Он тоже смотрел на небо, запертое прутьями высоток. Выглядел таким рассеянным, полностью погруженным в свои мысли, — казалось, будет дорогу переходить — даже красный свет не заметит. Я тогда подумала: знай эти мысли, может, и не стала бы его обворовывать. Но я понятия не имела, что творилось у него в голове, поэтому решила-таки стянуть кошелек — выпирал под курткой из заднего кармана джинсов. Вообще-то, я предпочитала незапертые машины и забытые сумки — тяжела судьба карманника с боязнью прикосновений. Но тут такой экземпляр…

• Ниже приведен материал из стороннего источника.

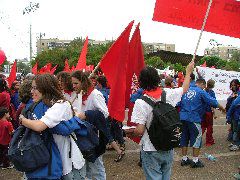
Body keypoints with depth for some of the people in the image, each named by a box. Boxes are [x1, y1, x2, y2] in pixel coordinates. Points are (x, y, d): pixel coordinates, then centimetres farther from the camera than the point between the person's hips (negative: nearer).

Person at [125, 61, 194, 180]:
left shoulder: (141, 102, -20)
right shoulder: (168, 94, -7)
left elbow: (139, 131, -21)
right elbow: (184, 89, 15)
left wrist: (129, 132, 0)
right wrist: (188, 71, 31)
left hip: (151, 151, -4)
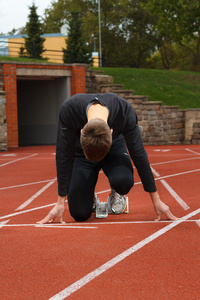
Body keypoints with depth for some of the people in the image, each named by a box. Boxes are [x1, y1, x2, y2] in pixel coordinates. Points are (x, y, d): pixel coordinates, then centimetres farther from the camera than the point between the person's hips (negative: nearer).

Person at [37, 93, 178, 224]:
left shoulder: (125, 111, -36)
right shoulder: (69, 110, -37)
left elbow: (138, 154, -24)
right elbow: (64, 156, -25)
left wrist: (156, 200, -18)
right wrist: (60, 202, -21)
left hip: (114, 148, 0)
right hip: (82, 152, 0)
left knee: (123, 180, -35)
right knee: (80, 214, -15)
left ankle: (117, 194, 1)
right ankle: (89, 196, 19)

Некоторое время я просто шла за своей жертвой, не скрываясь, хотя улица была пустынной — после семи этот рабочий квартал вымирал. Изучала. На вид ему было лет под сорок. Одет — просто, но аккуратно. Кашне на шее. Аккуратная стрижка. А у меня молния на одном сапоге не застегивалась — сломалась. Носки дырявые — пальцы ног мерзли. Вши — чесалась. Жуть… Шла — и не могла от кошелька взгляд оторвать — пухлый такой, а вдруг там много денег?..

Подошла к своей жертве поближе — ловко выудила свой приз… — а мужчина вдруг раз — и схватил меня за руку! Никогда бы не сказала по нему, что он может быть таким ловким. Вот так мы и познакомились.

Вернее, познакомились мы чуть позже. В тот самый момент мне было не до знакомства. Впервые после событий в детдоме меня кто-то коснулся. И не просто коснулся — а со всей силы сжал запястье. Меня словно током прошибло. Кожа под его пальцами будто воспламенилась. Я в ужасе смотрела на руку, сжимающую мое запястье, — а перед глазами расплывались разноцветные пятна. Ноги подкашивались. Словно я — механизм, робот, в котором внезапно произошел сбой программы.

«Отпустите!» — процедила я сквозь зубы.

Мужчина забрал кошелек — и отпустил мою руку.

Отошел на шаг — и смотрел на меня так странно, словно ему и самому стало дурно. Я согнулась, оперлась ладонями о колени, опустила голову. Стояла, покачиваясь.

— Боитесь прикосновений? — спросил он.

— Не ваше дело!

Конечно, любой нормальный человек вызвал бы полицию — даже я сама бы так поступила на его месте. Мне бы сбежать, пока он в замешательстве… Но куда — все, как на ладони, да и картинка перед глазами по-прежнему раскачивалась. Все, думала я, кранты. Полиция. Детдом. А, может, и колония.